Rheumatoid arthritis (RA) patients treated with biologic response modifiers (BRMs) for at least 6 months do not have a greater risk for malignancy than those given other disease-modifying drugs or placebo, conclude US and Spanish researchers.

However, the team, writing in the Journal of the American Medical Association, cautions: "Although the findings suggest that BRMs may be generally safe with respect to risk of malignancy in the short term, the risk of recurrence in patients with [RA] with history of cancer or cancer risk factors remains unknown."

Maria Suarez-Almazor, from the University of Texas MD Anderson Cancer Center in Houston, Texas, USA, and colleagues identified 63 studies reporting safety data for a total of 29,423 RA patients treated with abatacept, adalimumab, anakinra, certolizumab, etanercept, golimumab, infliximab, rituximab, or tocilizumab.

Over follow-up periods ranging from 24 to 156 weeks, 211 malignancies developed, including 118 solid tumors, 48 skin cancers, and 14 lymphomas. The remaining tumors were either not specified or hematologic nonlymphomas.

The overall malignancy rate was 0.72%, and 0.64% in BRM monotherapy groups, 0.77% in BRM combination-therapy groups, and 0.66% in control groups, consisting of patients given traditional disease-modifying antirheumatic drugs or placebo.
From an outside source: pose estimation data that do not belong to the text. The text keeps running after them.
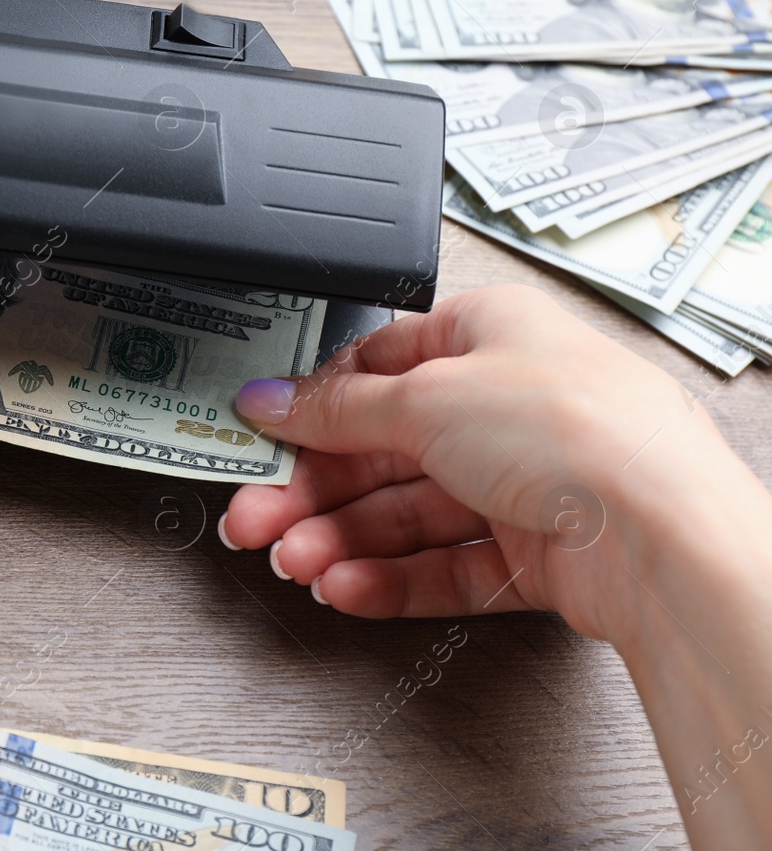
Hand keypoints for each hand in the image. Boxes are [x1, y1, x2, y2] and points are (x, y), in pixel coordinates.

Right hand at [217, 284, 766, 648]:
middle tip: (257, 517)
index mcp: (490, 334)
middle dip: (312, 488)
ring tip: (294, 561)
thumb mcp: (427, 397)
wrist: (662, 535)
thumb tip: (272, 397)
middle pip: (383, 448)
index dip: (313, 401)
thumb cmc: (581, 429)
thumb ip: (336, 407)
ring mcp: (524, 481)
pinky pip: (442, 564)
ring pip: (407, 514)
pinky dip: (389, 577)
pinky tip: (345, 585)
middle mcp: (508, 403)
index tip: (261, 432)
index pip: (378, 365)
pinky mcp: (536, 554)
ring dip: (340, 538)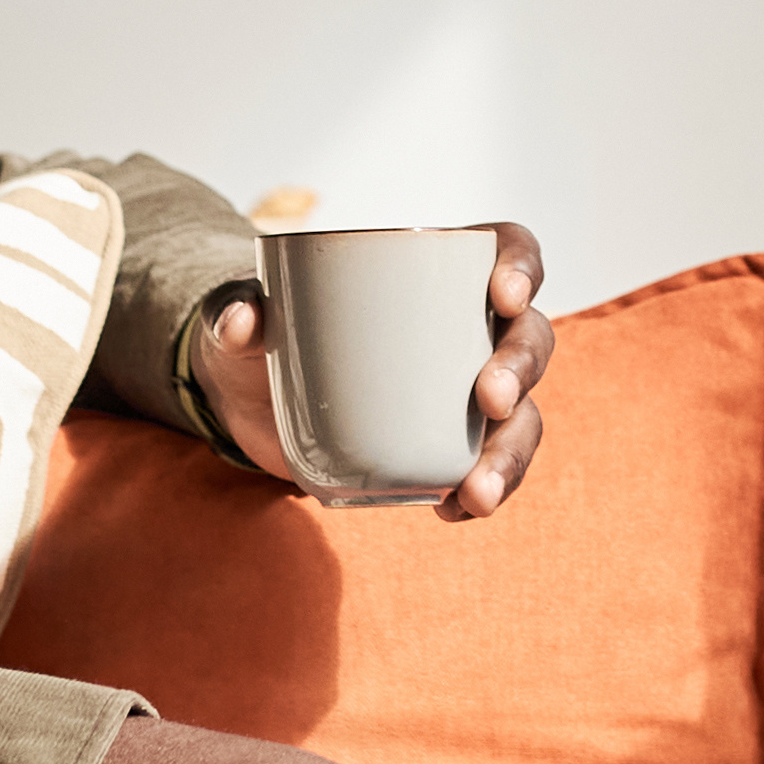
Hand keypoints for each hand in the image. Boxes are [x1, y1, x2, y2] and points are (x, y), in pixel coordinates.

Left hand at [188, 226, 562, 518]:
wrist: (255, 403)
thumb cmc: (264, 337)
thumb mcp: (242, 320)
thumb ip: (234, 312)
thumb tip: (239, 320)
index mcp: (438, 273)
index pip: (509, 251)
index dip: (521, 267)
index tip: (501, 295)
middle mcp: (469, 331)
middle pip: (528, 337)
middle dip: (520, 367)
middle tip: (491, 399)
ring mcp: (465, 395)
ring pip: (522, 417)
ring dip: (512, 453)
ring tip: (478, 493)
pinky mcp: (450, 447)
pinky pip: (489, 469)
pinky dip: (480, 492)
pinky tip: (454, 512)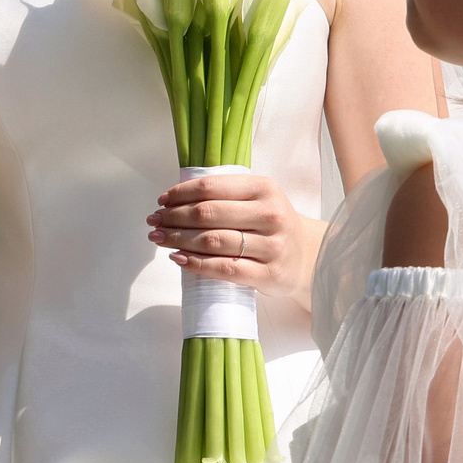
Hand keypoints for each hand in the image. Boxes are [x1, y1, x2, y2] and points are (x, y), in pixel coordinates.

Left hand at [150, 173, 323, 303]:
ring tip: (159, 238)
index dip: (181, 194)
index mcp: (265, 188)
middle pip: (208, 214)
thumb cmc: (272, 224)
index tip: (162, 200)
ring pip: (213, 241)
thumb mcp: (258, 199)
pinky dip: (196, 264)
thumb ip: (226, 195)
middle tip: (154, 221)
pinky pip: (224, 269)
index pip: (212, 187)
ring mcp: (271, 246)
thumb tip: (175, 199)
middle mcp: (270, 215)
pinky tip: (178, 258)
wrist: (308, 256)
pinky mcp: (268, 274)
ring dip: (178, 239)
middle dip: (174, 217)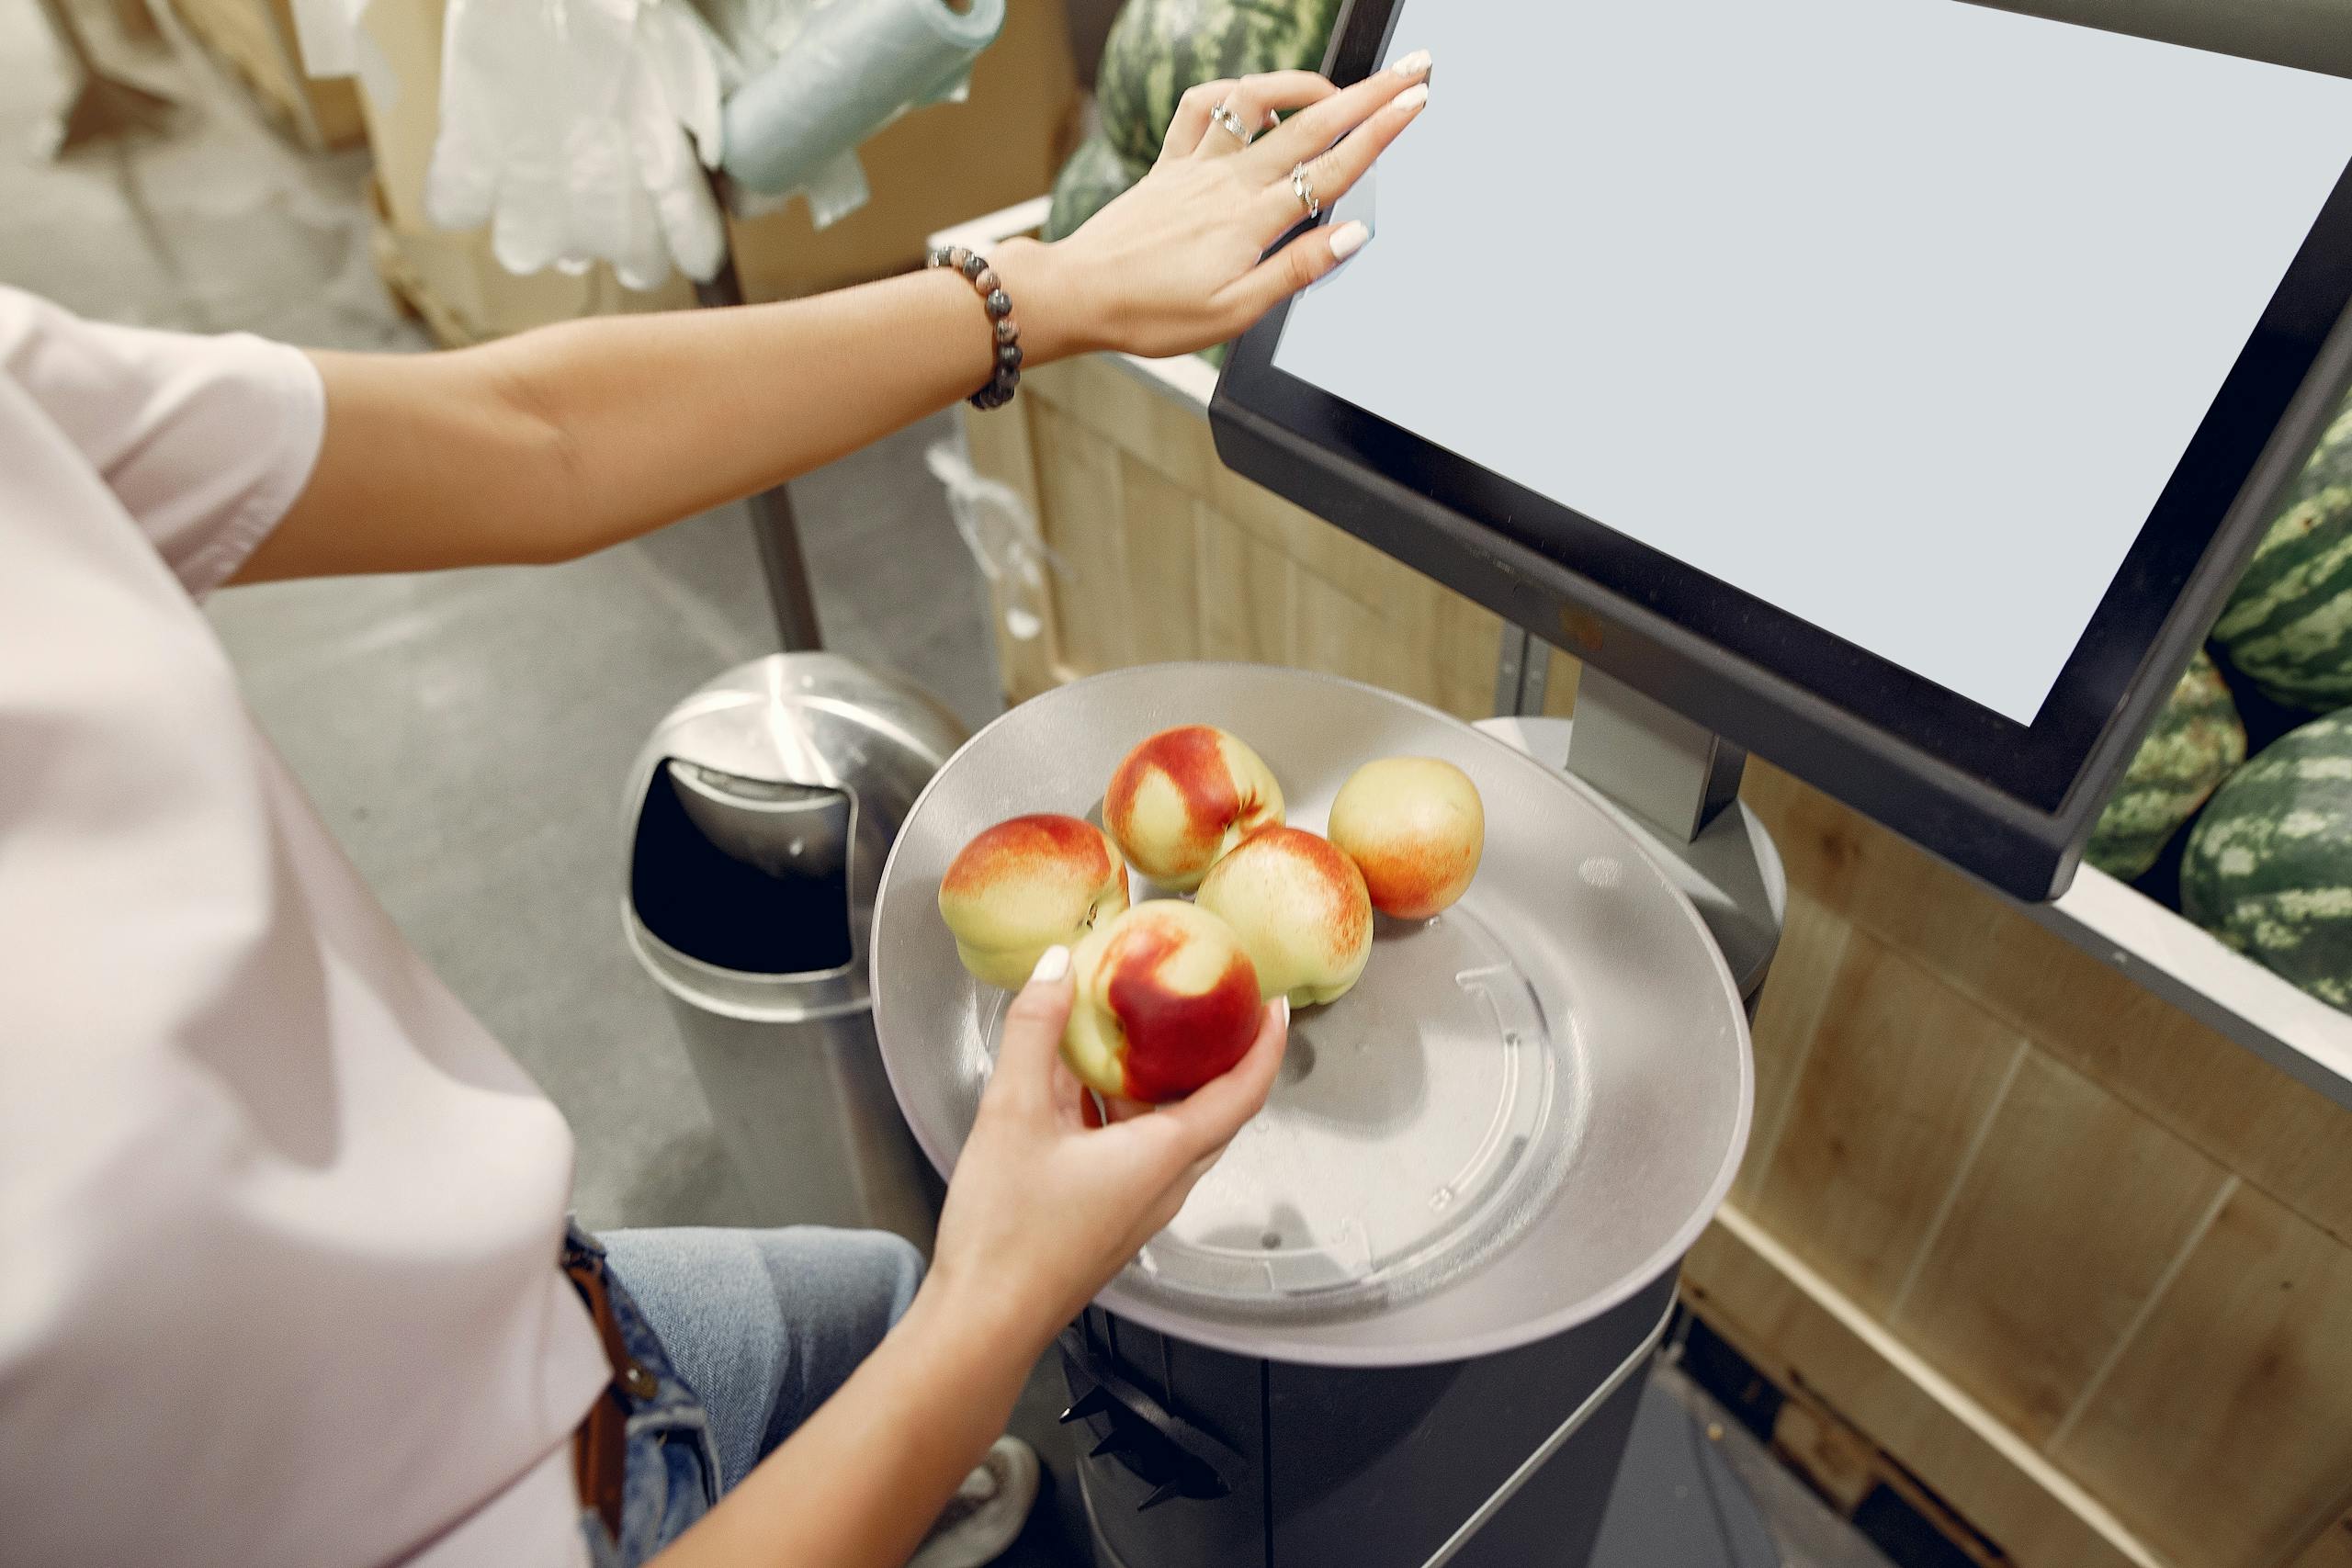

The only statistically significant increase in malignancy risk was observed for combined tumor necrosis factor (TNF) inhibitor plus methotrexate treatment versus control treatment, at a Peto odds ratio of 2.1 at 52 weeks' and an attributable risk percentage of 52%. None of the other permutations showed a significantly increased malignancy risk, including when the TNF inhibitors were used alone.

Interestingly, the team notes that anakinra plus methotrexate significantly lowered the risk for malignancy compared with methotrexate alone at 24 weeks', at a Peto odds ratio of 0.11, a prevented risk percentage of 89%, and an absolute risk reduction of nine per 1000 treated patients.